Quoted text.
[Begin]

Law enforcement officials say they believe that former or current officers used a recent strike as an opportunity to carry out executions.

Brazilian soldiers patrol in the Bahian capital Salvador.
Brazilian soldiers patrol in the Bahian capital Salvador.
Image: AP Photo/Felipe Dana/PA Images

CURRENT AND FORMER police officers may have committed up to 30 murders during the recently ended police strike in Brazil’s north-eastern state of Bahia, law enforcement officials there said.

Up to 30 people were killed execution-style out of the 180 murdered during violence that hit the state during the 12-day strike, said Arthur Gallas, head of the police department’s homicide department, during a media briefing late yesterday.

The victims’ bodies were found with their hands cuffed or tied behind their backs, he said. All of them had been shot in the head at close range with heavy caliber weapons such as the rifles Brazil’s police carry.

“Preliminary investigations and eyewitness reports lead us to believe that these killings were the work of militias,” Gallas said.

Extermination Squads

Prevalent in many Brazilian cities, such militias are paramilitary criminal organisations made up of former or active-duty officers that dominate poor areas, extort residents and often double as extermination squads, according to legislative and judicial investigations.

Investigators said it appears the militias took advantage of the strike to execute people who had been causing trouble in the areas they control.

[End]

Instruction 1.
Answer these questions about the article on the Bahia police strike:
(a) How many days did the strike last?
(b) How had the victims been shot?
(c) What do the militias do in the poor areas they dominate?
Instruction 2. Update the listing by replacing "Transcribe the text in this image" with "Write out the word shown in this image" wherever it occurs, changing nothing else. Leave the pictures out of your answer.
The article and the listing that comes after it are unrelated material.

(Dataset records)
[Begin]

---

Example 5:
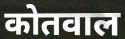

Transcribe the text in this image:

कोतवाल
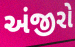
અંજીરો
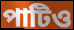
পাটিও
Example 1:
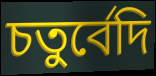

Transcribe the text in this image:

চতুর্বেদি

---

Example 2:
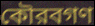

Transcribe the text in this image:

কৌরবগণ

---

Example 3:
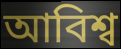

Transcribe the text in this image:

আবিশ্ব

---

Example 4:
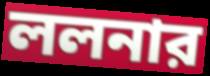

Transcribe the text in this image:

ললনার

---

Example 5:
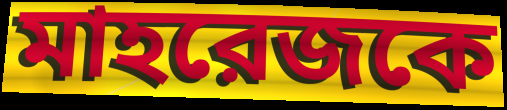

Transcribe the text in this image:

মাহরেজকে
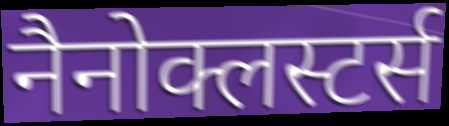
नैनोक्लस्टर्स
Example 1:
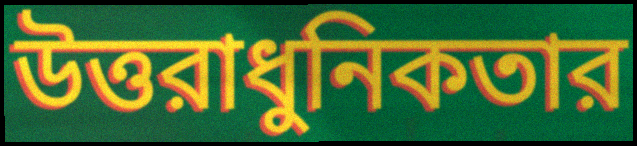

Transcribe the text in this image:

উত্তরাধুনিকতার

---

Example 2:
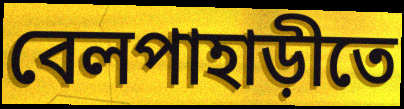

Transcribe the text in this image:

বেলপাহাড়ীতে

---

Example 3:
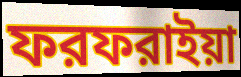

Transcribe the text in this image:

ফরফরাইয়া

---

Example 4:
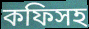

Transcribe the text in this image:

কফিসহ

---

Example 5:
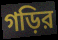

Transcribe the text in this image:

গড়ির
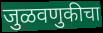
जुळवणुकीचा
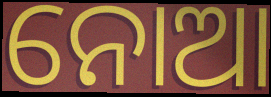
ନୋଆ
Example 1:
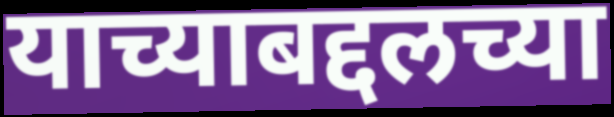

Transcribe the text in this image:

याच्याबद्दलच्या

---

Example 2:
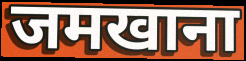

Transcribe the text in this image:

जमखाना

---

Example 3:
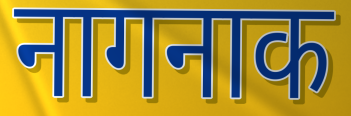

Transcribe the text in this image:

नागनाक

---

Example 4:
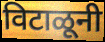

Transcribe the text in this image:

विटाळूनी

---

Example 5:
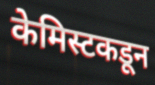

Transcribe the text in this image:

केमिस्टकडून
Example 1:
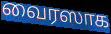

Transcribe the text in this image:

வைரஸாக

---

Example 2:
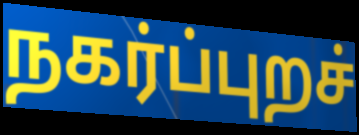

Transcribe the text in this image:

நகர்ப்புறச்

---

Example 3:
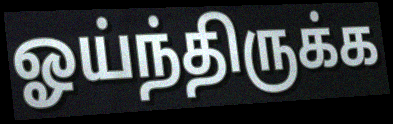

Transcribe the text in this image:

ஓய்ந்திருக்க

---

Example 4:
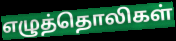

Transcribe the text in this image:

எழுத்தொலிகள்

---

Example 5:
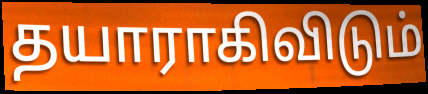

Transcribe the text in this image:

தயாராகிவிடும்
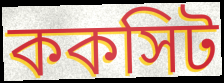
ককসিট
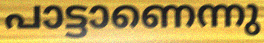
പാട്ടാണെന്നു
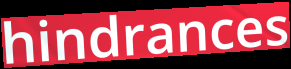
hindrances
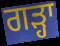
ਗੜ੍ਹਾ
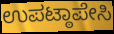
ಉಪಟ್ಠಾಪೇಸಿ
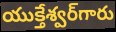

[End]

Full answer 1.
(a) The strike lasted 12 days.
(b) They were shot in the head at close range with heavy caliber weapons, such as the rifles Brazil's police carry.
(c) They extort residents and often double as extermination squads.

Full answer 2.
---

Example 5:

Write out the word shown in this image:

कोतवाल
અંજીરો
পাটিও
Example 1:

Write out the word shown in this image:

চতুর্বেদি

---

Example 2:

Write out the word shown in this image:

কৌরবগণ

---

Example 3:

Write out the word shown in this image:

আবিশ্ব

---

Example 4:

Write out the word shown in this image:

ললনার

---

Example 5:

Write out the word shown in this image:

মাহরেজকে
नैनोक्लस्टर्स
Example 1:

Write out the word shown in this image:

উত্তরাধুনিকতার

---

Example 2:

Write out the word shown in this image:

বেলপাহাড়ীতে

---

Example 3:

Write out the word shown in this image:

ফরফরাইয়া

---

Example 4:

Write out the word shown in this image:

কফিসহ

---

Example 5:

Write out the word shown in this image:

গড়ির
जुळवणुकीचा
ନୋଆ
Example 1:

Write out the word shown in this image:

याच्याबद्दलच्या

---

Example 2:

Write out the word shown in this image:

जमखाना

---

Example 3:

Write out the word shown in this image:

नागनाक

---

Example 4:

Write out the word shown in this image:

विटाळूनी

---

Example 5:

Write out the word shown in this image:

केमिस्टकडून
Example 1:

Write out the word shown in this image:

வைரஸாக

---

Example 2:

Write out the word shown in this image:

நகர்ப்புறச்

---

Example 3:

Write out the word shown in this image:

ஓய்ந்திருக்க

---

Example 4:

Write out the word shown in this image:

எழுத்தொலிகள்

---

Example 5:

Write out the word shown in this image:

தயாராகிவிடும்
ককসিট
പാട്ടാണെന്നു
hindrances
ਗੜ੍ਹਾ
ಉಪಟ್ಠಾಪೇಸಿ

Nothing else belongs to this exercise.